The problem is as follows:
The following determinant is named after french mathematician Alexandre-Théophile Vandermonde who lived in the late 18th century.
Prove this determinant
$\left|\begin{matrix} 1 & 1 & 1\\ a & b & c\\ a^2 & b^2 & c^2 \end{matrix}\right|=(b-a)(c-b)(c-a)$
What I've attempted to do was to use this well known identity on matrices:
$\left|\begin{matrix} 1 & 1 & 1\\ a & b & c\\ a^2 & b^2 & c^2 \end{matrix}\right|=1\left|\begin{matrix}b&c\\b^2&c^2\end{matrix}\right|-1\left|\begin{matrix}a&c\\a^2&c^2\end{matrix}\right|+1\left|\begin{matrix}a&b\\a^2&b^2\end{matrix}\right|$
Then working in the right side of this equation I'm getting:
(Here I'm using the notation of capital $V$ for Vandermonde's determinant)
$V=(bc^2-cb^2)-(ac^2-ca^2)+(ab^2-ba^2)$
Factoring the common terms I'm getting
$V=bc(c-b)-ac(c-a)+ab(b-a)$
But now what? I'm stuck, what else should it be done here? Can someone help me here on how to prove this determinant? Could it be that my method wasn't that right? Please help.
Subtract the first column from the second column and factor out a common term from the second column.

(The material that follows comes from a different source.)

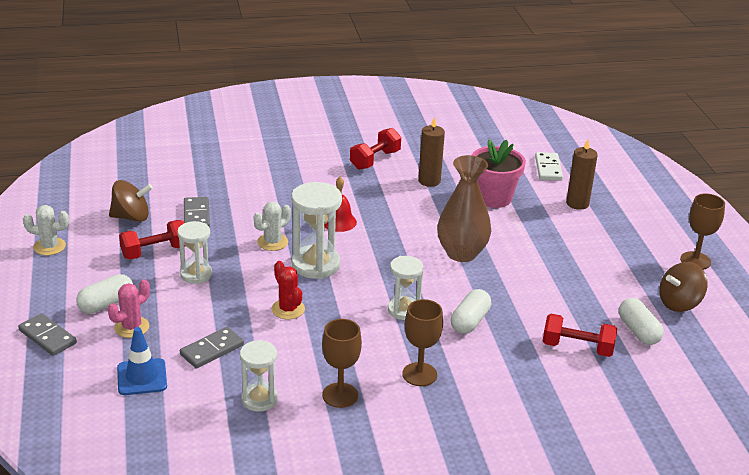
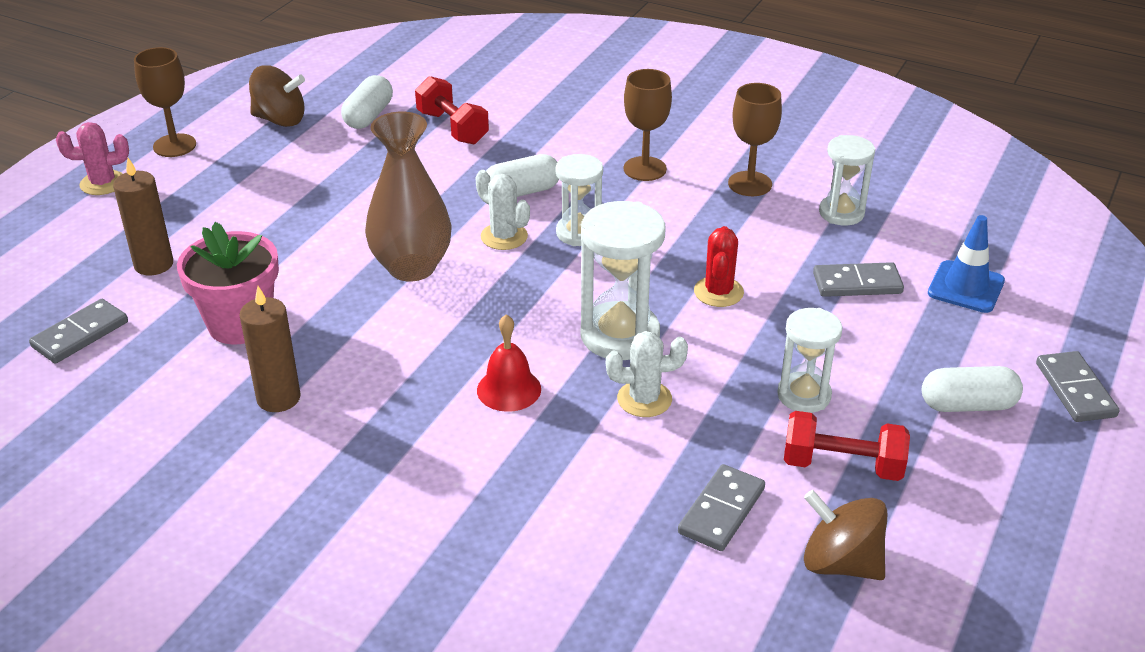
camera: 140 degrees left, 5 degrees up
white cactus [23,205,69,255] -> white cactus moved to [475,170,530,250]
pink cactus [108,279,150,338] -> pink cactus moved to [56,122,129,195]
red dumbbell [350,128,401,170] -> none
white domino [535,152,563,181] -> grey domino [29,299,128,364]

$\left|\begin{matrix} 1 & 1 & 1\\ a & b & c\\ a^2 & b^2 & c^2 \end{matrix}\right|=\left|\begin{matrix} 1 & 0 & 1\\ a & b-a & c\\ a^2 & b^2-a^2 & c^2 \end{matrix}\right|=(b-a)\left|\begin{matrix} 1 & 0 & 1\\ a & 1 & c\\ a^2 & b+a & c^2 \end{matrix}\right|$
Now do that again.
$(b-a)\left|\begin{matrix} 1 & 0 & 1\\ a & 1 & c\\ a^2 & b+a & c^2 \end{matrix}\right|= (b-a)\left|\begin{matrix} 1 & 0 & 0\\ a & 1 & c-a\\ a^2 & b+a & c^2-a^2 \end{matrix}\right|= (b-a)(c-a)\left|\begin{matrix} 1 & 0 & 0\\ a & 1 & 1\\ a^2 & b+a & a+c \end{matrix}\right|$
Last, subtract the second column from the third column
$= (b-a)(c-a)\left|\begin{matrix} 1 & 0 & 0\\ a & 1 & 0\\ a^2 & b+a & c-b \end{matrix}\right|$
That final discriminant is obviously $c-b$, and you're done.